The Chinese city of Shanghai has a school system that produces students who soar far above the rest. On the 2009 and 2012 Programme of International Student Achievement (PISA) tests, administered to 15-year-olds worldwide, Shanghai-China students ranked first in all three major domains –mathematics, reading and science.
Until recently, the secret of that astounding student achievement success was essentially shrouded in mystery. With the release of the May 17 World Bank study, “How Shanghai Does It,” the answers are beginning to emerge, providing vitally-important lessons for education policy-makers in Canadian school systems and far beyond.
The World Bank report on Shanghai education, issued by World Bank research director Harry Patrinos, provides a counterpoint to the prevailing narrative that North American school systems should look to Finland for lessons on school improvement. It demonstrates, in incredible detail, what lies behind Shanghai-China’s rise to ‘education super-nova.’
The report, based upon SABER, a comprehensive World Bank system for benchmarking school system performance, delves deeply into how and why Shanghai students achieve excellent learning results. In the process, it smashes a few stubborn stereotypes and dispels the image of a mechanistic, test-driven, joyless educational enterprise.
Shanghai’s student successes stem, according to the World Bank, from a focus on teaching excellence. What’s unique about Shanghai-China is the way it “grooms, supports, and manages” teachers to raise educational quality and to a culture which accords great respect to the “teaching profession.”
We know that Shanghai students break records for extraordinary test scores, but lesser known is the success achieved in raising the floor for overall student achievement. The city has the highest share of disadvantaged students in the top 25 per cent range on PISA tests, and that is no accident. Educational equity is becoming a higher priority, especially targeting children of migrants.
Teachers in Shanghai are, by all accounts, well-trained and mentored after they become licensed to teach in schools. Ongoing professional development is not only offered, as in Canada, but integrated into a “collegial and supportive” professional growth process. Subject mastery and pedagogical training go together in developing skilled and accomplished teachers.
Teaching time is organized far differently than in Canadian schools. The Chinese teachers spend only one-third of their time actually teaching and far more emphasis is placed on preparation of demonstration lessons. Teaching effectiveness is the clear priority, not scattered efforts spread across a range of classes.

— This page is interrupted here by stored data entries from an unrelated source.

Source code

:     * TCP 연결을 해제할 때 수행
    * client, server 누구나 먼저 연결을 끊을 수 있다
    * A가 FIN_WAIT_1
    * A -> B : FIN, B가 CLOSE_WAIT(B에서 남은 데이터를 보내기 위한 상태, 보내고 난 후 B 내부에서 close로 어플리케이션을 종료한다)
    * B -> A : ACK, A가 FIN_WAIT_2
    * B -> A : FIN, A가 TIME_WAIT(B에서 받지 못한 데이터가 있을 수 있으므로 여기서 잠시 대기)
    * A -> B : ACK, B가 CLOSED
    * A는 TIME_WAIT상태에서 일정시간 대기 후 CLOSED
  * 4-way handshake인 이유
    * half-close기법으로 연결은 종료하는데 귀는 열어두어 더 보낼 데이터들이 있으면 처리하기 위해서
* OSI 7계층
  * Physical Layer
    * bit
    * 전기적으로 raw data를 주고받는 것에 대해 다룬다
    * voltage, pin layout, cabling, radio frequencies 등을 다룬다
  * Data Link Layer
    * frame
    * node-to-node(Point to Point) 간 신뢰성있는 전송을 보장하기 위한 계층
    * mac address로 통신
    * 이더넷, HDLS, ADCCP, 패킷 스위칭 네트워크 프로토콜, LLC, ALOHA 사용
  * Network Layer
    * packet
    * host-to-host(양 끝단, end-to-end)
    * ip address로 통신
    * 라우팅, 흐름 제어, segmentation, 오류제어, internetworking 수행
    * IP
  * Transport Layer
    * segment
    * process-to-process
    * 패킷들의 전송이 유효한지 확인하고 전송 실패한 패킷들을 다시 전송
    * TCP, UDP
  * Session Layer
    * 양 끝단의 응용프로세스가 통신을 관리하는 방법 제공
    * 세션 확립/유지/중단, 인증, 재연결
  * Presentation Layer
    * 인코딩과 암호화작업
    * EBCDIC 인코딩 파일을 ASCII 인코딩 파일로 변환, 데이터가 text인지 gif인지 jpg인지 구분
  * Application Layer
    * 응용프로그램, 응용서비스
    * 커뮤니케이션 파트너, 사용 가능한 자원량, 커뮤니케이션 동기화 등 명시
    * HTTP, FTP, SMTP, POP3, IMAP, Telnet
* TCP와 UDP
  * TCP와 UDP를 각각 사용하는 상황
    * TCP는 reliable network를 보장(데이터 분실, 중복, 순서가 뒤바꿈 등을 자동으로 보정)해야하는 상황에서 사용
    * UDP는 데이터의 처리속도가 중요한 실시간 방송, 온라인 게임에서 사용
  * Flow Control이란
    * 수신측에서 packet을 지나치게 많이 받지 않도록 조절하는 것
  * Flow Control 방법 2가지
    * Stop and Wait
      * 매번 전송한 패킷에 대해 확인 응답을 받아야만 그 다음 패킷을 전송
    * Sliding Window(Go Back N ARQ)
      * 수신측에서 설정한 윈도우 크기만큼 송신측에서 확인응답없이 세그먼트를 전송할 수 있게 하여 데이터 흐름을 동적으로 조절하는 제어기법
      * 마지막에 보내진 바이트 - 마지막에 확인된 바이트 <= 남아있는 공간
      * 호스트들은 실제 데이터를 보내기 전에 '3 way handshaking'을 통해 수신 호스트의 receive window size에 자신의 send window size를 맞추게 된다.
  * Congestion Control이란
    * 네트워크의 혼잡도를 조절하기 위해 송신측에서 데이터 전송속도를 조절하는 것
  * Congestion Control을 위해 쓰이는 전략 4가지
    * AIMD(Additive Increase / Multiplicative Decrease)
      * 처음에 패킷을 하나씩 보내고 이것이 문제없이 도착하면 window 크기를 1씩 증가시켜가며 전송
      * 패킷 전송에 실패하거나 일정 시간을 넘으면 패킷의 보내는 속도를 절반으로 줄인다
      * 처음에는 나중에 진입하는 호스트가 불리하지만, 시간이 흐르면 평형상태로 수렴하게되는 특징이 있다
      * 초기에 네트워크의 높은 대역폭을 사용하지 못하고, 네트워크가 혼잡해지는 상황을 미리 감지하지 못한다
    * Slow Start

Teaching is also rewarded far differently. Instead of being paid on a lock-step grid based upon seniority, Shanghai teachers move up the ladder based upon merit and guided by principals who are trained as instructional leaders not building administrators.
The biggest surprise is how Shanghai’s school system works to reduce educational inequalities. While education funding is vested in the school district, a proportion of the ‘education tax’ is specifically allocated to poor and low performing school districts.
One educational innovation worth emulating is what is known as the “entrusted school” management model to help raise up underperforming schools. High-performing Shanghai schools are “twinned” with struggling schools within the state system. Instead of establishing private schools or creating charters, the Chinese use “twinning” to extend management, training, and resource support to teachers and students in the struggling schools.
Since 2006, the world of education has been enraptured with the so-called “Finnish Miracle,” while Shanghai-China has surged far ahead in student achievement. Instead of hitching our school improvement wagon to Finnish education promoter extraordinaire Pasi Sahlberg and his Finnish lessons, we should be looking at best practice anywhere and everywhere.
Let’s start by finding out where exactly we rank and what might be the areas that need improvement. We generate lots of national, provincial and international student performance data, so why not put it to better use?
A really bold initiative would be to invite the World Bank to assess one Canadian provincial school system in relation to the SABER benchmarks. The State of Maryland in the United States has already done so, and the SABER report for Maryland demonstrates just how incredibly valuable it can be in planning for, and advancing, school improvement.
The Finnish Education Miracle has begun to lose its lustre. Perhaps it’s time to consider edutourism junkets to Shanghai instead of Helsinki – in search of educational excellence as well as innovative teaching-learning ideas.
*An earlier version of this Commentary appeared in The Telegraph-Journal, provincial edition, based in Saint John, NB.
Will the World Bank report on Shanghai’s Educational Success be a wake-up call for North American educational leaders? Do popular stereotypes about Chinese education obscure our vision of Shanghai’s remarkable student performance achievements? Should we be producing more detailed studies of “Shanghai Lessons” for educators? And which Canadian province will be the first to follow Maryland in stepping-up to participate in the SABER assessment of school system effectiveness?